Resolving Our Differences

The latest incident in a very public spat at one of Nashville's most prominent churches has me very upset. For those that aren't familiar with the situation, here's a link to the story in the Tennessean newspaper: Two Rivers threatens to oust suers.

Sidenote: I'm going against my usual rule here. When I'm critical of something I try to do it in such a way where I'm criticizing ideas and general practices, as opposed to criticizing specific individuals, especially when it comes to fellow pastors. That being said, I'm going to be very critical of a fellow pastor.

Several members of Two Rivers Baptist Church recently filed a lawsuit against the pastor, Jerry Sutton, and other church leaders because the concerned parties believed that these leaders were misappropriating church funds. While I'm not sure that filing a lawsuit is the best way to solve conflict in the church, I believe that church members have a right to know how the leaders are spending the money that people tithe in good faith. It seems that Two Rivers doesn't disclose their budget, even to members, which is more than a little shady. So right or wrong, this group of church members has filed suit.

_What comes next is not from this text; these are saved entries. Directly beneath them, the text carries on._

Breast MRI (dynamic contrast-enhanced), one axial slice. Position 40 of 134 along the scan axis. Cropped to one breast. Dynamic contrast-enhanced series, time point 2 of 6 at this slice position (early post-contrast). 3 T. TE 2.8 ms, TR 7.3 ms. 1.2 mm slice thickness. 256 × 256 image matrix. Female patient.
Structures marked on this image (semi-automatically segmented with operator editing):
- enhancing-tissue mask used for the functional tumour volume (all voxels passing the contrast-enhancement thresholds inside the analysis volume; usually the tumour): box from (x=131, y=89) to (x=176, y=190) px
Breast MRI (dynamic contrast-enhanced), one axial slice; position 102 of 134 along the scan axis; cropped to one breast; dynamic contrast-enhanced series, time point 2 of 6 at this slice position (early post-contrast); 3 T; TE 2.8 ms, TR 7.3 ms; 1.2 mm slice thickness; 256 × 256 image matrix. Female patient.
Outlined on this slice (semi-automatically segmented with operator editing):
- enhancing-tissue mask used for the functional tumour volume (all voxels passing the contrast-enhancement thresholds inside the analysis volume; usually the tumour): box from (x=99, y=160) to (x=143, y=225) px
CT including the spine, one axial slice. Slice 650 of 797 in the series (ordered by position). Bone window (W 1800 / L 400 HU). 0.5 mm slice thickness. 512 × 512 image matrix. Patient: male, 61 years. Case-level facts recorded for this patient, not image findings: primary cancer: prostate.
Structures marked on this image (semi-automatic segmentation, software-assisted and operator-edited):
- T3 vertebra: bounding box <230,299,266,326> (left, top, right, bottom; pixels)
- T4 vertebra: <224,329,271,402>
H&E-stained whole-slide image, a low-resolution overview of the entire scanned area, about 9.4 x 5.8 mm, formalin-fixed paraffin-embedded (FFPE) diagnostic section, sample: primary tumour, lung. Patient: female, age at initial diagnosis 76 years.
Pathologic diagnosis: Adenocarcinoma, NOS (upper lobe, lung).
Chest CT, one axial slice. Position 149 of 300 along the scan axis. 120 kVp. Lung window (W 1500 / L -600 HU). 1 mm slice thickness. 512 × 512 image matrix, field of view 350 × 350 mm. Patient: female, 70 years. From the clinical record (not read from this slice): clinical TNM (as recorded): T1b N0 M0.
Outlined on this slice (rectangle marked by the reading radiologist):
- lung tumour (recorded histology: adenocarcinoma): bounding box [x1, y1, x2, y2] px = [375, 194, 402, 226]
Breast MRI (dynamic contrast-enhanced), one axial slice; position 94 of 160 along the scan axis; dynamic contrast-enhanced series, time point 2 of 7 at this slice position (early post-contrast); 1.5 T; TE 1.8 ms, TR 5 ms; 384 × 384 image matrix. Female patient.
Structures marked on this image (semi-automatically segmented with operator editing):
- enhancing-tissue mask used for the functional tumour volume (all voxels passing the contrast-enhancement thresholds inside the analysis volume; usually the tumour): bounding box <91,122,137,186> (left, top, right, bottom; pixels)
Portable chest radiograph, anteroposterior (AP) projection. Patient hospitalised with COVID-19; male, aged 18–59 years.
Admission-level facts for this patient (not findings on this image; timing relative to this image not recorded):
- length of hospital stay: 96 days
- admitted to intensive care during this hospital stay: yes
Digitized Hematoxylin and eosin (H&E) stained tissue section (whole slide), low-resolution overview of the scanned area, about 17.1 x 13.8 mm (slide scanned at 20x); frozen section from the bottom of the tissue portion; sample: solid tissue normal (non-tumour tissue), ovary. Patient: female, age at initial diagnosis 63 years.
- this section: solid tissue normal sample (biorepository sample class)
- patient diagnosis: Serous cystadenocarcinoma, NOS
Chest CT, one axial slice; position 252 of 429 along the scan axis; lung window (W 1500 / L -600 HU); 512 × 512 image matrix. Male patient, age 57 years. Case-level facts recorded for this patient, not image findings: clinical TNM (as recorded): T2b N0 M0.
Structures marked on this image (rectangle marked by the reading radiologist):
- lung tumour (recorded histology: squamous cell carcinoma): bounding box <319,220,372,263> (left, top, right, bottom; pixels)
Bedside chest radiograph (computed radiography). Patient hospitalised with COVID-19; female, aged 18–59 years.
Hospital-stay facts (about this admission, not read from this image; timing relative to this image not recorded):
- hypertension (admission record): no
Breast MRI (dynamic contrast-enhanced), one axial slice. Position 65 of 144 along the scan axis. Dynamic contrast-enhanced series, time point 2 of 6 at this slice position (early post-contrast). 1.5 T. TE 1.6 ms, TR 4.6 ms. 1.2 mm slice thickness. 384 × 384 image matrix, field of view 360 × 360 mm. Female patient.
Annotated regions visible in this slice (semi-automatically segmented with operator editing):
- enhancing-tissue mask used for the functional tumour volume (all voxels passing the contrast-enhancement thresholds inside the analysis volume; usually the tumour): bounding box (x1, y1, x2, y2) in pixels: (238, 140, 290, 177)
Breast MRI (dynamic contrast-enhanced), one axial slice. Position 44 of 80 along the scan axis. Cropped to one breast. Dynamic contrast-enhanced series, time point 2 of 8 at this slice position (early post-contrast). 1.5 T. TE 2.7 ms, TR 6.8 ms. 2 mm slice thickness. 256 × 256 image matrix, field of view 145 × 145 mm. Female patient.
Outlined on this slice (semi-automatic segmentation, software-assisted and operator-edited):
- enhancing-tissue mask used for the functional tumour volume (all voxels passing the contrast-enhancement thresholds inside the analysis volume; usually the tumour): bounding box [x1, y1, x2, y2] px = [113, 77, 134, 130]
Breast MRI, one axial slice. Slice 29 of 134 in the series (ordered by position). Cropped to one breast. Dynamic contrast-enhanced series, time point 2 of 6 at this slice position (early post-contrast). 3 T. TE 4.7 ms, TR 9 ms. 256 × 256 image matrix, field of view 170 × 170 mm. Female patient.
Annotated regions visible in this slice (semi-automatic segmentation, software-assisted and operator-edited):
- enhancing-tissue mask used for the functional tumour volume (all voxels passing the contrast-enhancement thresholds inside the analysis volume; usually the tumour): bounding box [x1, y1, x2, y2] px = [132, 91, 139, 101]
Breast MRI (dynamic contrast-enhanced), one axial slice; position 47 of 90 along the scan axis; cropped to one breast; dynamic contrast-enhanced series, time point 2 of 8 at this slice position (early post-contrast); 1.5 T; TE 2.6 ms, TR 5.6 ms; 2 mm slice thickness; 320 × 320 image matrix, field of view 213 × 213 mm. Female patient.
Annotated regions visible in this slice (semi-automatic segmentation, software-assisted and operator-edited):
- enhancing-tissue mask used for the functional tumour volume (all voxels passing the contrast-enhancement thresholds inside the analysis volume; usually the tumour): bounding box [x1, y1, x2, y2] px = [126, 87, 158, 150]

So what does the pastor, the spiritual leader of the congregation, do in response? He threatens to kick them out for daring to question his leadership! What's more, he proof texts to defend his actions. Citing Matthew 18:15-17, he argues that kicking people out of the church is the biblical last step in conflict resolution because Jesus says to treat the person "as you would a pagan or a tax collector".

But how did Jesus treat pagans like Jarius, the Roman centurion? He healed his daughter. How did Jesus treat tax collectors like Matthew and Zacchaeus? He ate with them (the ultimate sign of trust and fellowship in the ancient world), he forgave them of all their sins before they even asked for it, and he invited one of them to be his disciple. The last thing Jesus would do is bar someone from even attending a worship service.

My point is this: if we are seeking to live out God's grace in all that we do, then we won't be afraid to get our hands dirty. Simply cutting off a relationship might be the quickest and easiest thing to do, but it is not the path of reconciliation that God calls us to. I pray that Pastor Sutton will demonstrate this grace to his people by dropping the threat of excommunication and doing everything in his power to not only resolve the situation at hand but to reconcile the strained relationships. Both parties in this conflict clearly have sins to atone for, and the true spiritual leader won't be too proud to take the first step, even if the other person started it. Doing so would be a powerful witness to the work of God's grace in the world.


Michael said...


I hate hearing stuff like this. It only goes to prove what I often share with my own congregation: people don't necessarily reject Christ or Christianity, but they sure don't seem to care much for us Christians. They can get conflict anywhere; no need to get up early on a Sunday for it. Pitiful.

Anonymous said...

I certainly hope that you, as a pastor, did more research on this situation than simply reading the article in the Tennessean. I hope you sought out the entire story (not just the one that sells papers) and that you learned what happened in the 8-months prior to Pastor Sutton making his "threat". By the content of your post (especially paragraph 3), it appears that no additional research was done.

You have every right to your opinion, but I believe a pastor should be fully educated on the stances that he takes, especially when those stances are in a public forum.

While it is clear that your intentions are pure, I fail to see how it helps the Kingdom to have one pastor publicly criticize another without having a true knowledge of the situation.

Anonymous said...

I think that the pastor who put this information on this blog is dead on. Jesus does not turn his back on people and neither should Dr. Sutton. A church that does NOT disclose their finances is doing something shady. Perhaps, he does not want his $200,000 plus salary to be revealed. As with any charity (and a church is one) the givers have a right to ask questions and know where their money is going. The way to put Mr. Sutton in his place for ALL members to stop giving to his church. Perhaps when the money stops coming in, then meaningful change will happen.